■ PAGE TEXT:
Pain for a good cause though. I hope it helps your friend get through this and come out the other side with something.
An accountant with BO? You wonder that no one ever mentioned it to him(?).
That could be part of the reason why the law is frustrating - it doesn't allow people to "say it how it was". But then, the problem for a lawyer in letting people say it how it was is that you get overwhelmed by all this detail which is not actually relevant to the decision the court has to make. So it's dry, dry, dry, all the way ("Jus' the facts, ma'am").
I used to work in a court, and was a minute-keeper for one of the court's committees. The judge who chaired that particular committee came to me one day and said, "You have to stop injecting EMOTION into the minutes." Emotion? How could those minutes be any MORE emotionless? They were the most boring things in the whole world.
(Well, okay, I confess it, I had been putting in things like, "Mr X proposed blah, but Justice Y interjected that he was unsure as to the correctness of blah." It must have been the use of words like "interjected" which made those minutes emotional, that's all I can conclude.)
"all I can see is the pain between the lines"
If you worked in the Family Court, you really don't need to understand the particular grief of each situation.
I hated writing like a lawyer. Writing like a lawyer writing about cops was absolutely the worst kind.
I'm surprised modern divorce requires an affadavit from an outside party.
Suze, usually it doesn't, but there are certain circs under which it does.

Source data
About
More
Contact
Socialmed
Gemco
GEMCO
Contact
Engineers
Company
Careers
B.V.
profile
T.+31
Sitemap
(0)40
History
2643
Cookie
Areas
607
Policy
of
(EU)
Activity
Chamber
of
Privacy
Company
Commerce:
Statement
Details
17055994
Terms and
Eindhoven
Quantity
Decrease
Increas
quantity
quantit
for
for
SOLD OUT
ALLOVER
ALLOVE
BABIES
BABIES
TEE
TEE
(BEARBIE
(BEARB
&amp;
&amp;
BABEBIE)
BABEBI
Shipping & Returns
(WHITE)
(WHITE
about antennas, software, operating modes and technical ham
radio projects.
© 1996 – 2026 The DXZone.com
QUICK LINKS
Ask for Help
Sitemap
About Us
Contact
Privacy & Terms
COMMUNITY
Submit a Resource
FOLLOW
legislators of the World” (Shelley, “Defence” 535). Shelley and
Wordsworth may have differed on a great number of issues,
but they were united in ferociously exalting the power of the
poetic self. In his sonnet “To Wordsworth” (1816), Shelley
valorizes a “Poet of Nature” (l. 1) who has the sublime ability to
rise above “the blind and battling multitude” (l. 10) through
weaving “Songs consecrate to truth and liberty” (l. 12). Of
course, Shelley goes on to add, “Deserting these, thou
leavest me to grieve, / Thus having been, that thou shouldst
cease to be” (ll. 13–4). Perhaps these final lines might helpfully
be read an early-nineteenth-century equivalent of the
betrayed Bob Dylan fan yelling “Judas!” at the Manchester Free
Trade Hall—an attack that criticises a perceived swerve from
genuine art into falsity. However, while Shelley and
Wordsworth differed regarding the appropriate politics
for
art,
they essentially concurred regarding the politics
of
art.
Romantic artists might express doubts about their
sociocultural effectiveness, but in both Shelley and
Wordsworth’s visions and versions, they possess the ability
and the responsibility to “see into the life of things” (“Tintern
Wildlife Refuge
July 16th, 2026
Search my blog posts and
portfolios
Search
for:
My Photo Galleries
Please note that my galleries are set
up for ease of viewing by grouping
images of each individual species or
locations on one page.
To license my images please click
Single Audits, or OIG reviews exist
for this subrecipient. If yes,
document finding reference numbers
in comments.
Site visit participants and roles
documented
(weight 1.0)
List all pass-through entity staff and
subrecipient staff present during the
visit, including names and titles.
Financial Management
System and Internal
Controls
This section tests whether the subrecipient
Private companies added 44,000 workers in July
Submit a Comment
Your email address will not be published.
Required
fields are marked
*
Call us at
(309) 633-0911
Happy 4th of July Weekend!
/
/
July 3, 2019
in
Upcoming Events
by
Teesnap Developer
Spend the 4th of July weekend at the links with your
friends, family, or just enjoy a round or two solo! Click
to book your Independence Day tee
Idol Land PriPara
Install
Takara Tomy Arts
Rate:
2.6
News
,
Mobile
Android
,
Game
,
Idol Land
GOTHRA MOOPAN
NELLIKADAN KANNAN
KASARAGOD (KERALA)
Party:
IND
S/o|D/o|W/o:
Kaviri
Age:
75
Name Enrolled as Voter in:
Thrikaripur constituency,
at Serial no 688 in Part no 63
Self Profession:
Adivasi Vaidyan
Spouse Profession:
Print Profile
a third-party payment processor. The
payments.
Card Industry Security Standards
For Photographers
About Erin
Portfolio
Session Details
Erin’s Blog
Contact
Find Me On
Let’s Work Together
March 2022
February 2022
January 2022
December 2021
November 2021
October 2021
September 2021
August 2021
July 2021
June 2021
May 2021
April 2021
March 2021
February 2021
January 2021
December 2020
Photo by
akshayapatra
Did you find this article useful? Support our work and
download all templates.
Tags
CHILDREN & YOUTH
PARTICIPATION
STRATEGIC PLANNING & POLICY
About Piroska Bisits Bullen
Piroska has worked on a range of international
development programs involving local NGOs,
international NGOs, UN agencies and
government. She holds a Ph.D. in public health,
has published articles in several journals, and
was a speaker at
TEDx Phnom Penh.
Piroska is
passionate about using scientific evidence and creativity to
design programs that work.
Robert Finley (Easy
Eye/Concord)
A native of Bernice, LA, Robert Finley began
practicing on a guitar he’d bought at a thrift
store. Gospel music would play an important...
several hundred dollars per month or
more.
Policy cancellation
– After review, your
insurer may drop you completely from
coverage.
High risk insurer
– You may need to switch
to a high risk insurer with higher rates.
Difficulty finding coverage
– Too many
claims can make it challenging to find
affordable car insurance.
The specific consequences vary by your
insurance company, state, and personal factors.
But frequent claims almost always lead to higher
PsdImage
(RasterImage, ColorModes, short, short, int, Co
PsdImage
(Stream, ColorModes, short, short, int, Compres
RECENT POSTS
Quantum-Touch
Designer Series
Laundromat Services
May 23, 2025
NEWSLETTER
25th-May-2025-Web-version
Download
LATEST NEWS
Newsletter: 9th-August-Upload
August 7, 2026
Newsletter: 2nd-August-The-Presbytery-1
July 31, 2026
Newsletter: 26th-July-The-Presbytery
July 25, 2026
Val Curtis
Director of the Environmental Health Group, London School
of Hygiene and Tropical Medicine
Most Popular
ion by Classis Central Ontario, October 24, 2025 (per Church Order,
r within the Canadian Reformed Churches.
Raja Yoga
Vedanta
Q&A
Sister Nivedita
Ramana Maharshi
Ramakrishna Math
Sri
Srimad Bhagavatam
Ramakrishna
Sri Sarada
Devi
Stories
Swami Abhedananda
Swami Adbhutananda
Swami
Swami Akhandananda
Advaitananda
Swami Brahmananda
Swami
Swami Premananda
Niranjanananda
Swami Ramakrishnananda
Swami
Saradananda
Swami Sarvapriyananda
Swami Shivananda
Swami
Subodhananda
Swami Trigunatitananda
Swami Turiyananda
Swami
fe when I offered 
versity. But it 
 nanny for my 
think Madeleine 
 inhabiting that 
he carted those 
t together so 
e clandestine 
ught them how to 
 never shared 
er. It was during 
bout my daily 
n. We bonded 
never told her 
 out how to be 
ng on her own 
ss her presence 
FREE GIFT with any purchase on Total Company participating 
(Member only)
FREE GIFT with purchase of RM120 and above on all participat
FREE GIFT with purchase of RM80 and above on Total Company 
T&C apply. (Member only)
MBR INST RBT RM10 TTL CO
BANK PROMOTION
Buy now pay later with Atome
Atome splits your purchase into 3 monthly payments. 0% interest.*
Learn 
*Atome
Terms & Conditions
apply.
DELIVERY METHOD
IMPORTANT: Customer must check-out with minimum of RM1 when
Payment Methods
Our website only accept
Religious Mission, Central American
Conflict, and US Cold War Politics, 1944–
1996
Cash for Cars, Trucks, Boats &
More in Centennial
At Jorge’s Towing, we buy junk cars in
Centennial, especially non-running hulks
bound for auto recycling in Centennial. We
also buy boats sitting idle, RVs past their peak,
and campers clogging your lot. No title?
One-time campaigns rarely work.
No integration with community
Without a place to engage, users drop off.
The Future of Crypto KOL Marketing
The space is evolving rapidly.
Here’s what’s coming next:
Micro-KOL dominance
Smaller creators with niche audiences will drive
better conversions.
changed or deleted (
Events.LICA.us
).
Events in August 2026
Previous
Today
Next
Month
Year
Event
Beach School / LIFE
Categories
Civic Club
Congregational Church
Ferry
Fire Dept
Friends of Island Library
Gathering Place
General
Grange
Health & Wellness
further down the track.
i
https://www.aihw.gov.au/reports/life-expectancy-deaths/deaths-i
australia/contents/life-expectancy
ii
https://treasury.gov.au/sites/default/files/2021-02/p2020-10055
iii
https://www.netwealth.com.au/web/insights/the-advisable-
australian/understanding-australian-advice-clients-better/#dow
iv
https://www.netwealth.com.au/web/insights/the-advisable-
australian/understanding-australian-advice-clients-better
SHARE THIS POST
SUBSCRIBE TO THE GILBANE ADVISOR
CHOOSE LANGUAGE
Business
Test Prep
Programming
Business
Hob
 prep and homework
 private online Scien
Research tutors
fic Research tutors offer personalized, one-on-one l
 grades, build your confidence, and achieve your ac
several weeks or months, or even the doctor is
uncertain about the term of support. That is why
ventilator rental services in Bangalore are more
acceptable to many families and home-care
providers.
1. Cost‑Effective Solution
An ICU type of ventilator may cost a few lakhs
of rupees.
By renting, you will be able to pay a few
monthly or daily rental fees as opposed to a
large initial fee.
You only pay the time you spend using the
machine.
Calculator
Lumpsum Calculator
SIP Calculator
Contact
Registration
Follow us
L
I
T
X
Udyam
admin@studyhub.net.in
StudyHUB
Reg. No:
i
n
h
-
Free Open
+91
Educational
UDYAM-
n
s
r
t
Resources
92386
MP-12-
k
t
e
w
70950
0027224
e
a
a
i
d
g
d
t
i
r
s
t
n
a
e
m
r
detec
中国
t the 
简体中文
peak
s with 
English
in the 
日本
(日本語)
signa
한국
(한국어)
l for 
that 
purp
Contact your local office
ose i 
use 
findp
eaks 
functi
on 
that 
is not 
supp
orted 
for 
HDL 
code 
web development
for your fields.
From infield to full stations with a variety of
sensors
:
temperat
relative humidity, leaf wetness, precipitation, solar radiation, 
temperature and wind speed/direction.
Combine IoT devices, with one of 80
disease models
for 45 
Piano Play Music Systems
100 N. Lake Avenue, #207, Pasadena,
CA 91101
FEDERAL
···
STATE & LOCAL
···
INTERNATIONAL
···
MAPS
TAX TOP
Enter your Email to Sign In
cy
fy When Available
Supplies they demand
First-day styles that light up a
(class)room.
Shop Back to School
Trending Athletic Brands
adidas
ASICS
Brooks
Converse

■ REQUIRED WORK:
#1 In the comments on legal writing, what did the judge who chaired the committee tell the minute-keeper to stop doing?
#2 Continue the comments on legal writing from their last line.

■ PER-TASK OUTPUTS:
#1 To stop injecting emotion into the minutes.

#2
It's funny that a lot of the unacknowledged jobs in writing these days - professional writing, writing inhouse work manuals, writing reports, etc - is required to be so dull and lifeless.
The only spot of writing I do at work nowadays is the little summary I get to give my transcripts. The most pleasing sort of summary I get to do is this:
Discussion about various matters.
Great writers always aim for brevity and simplicity. Then again, rewriting Oscar Wilde or Hemingway in this way would seem to detract from their works somewhat:
The Importance of Being Earnest - discussion about various matters.
The Old Man and the Sea - story about various topics.
Your first para reads like poetry. Wouldn't it be great if lawyers and politicians were as linguistically gifted?
You should read Lord Denning (Justice for English House of Lords). He managed to inject plenty of poetry into his judgments and is generally adored for it too.
Other than him, you are quite right. The faculty of law have spent the last four years beating the life out of my poor thesis. Aparently it started out sounding too much like I cared about the issues...
Oh yes, Lord Denning. Swoon. I've got a little excerpt of my favourite one in a post here.
Cristy, yes, I've been told to cut out all the adjectives in my law thesis too. Sad, sad, sad.
Didn't Robert Graves have an essay knocked back by his tutor at Oxford with:'It seems, Mr Graves, you prefer some poets to others.' ?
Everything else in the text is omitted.